> EXERCISE:
Copy the material below word for word, from its first line through the line containing "ilith Grasmug", including both of those lines.
** DATASET EXTRACT follows **
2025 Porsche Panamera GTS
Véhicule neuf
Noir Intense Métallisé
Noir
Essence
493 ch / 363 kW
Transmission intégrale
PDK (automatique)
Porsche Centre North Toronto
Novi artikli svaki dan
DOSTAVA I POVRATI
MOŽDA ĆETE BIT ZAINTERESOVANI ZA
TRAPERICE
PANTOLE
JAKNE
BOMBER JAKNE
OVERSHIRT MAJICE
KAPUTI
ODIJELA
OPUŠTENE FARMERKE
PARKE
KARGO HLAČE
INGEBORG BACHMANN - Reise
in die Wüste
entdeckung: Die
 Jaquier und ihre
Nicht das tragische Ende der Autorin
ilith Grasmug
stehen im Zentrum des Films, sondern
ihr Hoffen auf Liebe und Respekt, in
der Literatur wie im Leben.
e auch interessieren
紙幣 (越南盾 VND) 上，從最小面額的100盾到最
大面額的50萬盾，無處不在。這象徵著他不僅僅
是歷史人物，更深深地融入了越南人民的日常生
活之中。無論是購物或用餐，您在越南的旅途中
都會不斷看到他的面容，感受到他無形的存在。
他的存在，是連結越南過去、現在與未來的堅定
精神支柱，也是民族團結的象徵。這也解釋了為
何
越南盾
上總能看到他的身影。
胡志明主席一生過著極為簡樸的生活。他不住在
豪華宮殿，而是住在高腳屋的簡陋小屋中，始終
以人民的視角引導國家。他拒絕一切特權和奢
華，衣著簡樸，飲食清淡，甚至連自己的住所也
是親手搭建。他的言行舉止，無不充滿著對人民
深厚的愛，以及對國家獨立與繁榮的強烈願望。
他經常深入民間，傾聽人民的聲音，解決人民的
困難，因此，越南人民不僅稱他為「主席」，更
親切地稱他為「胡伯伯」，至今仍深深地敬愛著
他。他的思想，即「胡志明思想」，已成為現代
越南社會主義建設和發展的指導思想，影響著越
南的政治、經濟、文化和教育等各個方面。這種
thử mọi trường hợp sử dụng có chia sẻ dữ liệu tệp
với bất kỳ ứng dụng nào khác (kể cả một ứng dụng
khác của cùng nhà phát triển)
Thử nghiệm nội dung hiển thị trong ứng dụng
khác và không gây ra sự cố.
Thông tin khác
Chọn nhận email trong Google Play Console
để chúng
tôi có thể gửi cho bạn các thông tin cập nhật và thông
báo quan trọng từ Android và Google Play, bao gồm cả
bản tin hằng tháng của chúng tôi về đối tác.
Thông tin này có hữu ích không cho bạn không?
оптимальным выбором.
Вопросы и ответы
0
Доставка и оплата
** End of DATASET EXTRACT **
> SOLVED EXERCISE:
2025 Porsche Panamera GTS
Véhicule neuf
Noir Intense Métallisé
Noir
Essence
493 ch / 363 kW
Transmission intégrale
PDK (automatique)
Porsche Centre North Toronto
Novi artikli svaki dan
DOSTAVA I POVRATI
MOŽDA ĆETE BIT ZAINTERESOVANI ZA
TRAPERICE
PANTOLE
JAKNE
BOMBER JAKNE
OVERSHIRT MAJICE
KAPUTI
ODIJELA
OPUŠTENE FARMERKE
PARKE
KARGO HLAČE
INGEBORG BACHMANN - Reise
in die Wüste
entdeckung: Die
 Jaquier und ihre
Nicht das tragische Ende der Autorin
ilith Grasmug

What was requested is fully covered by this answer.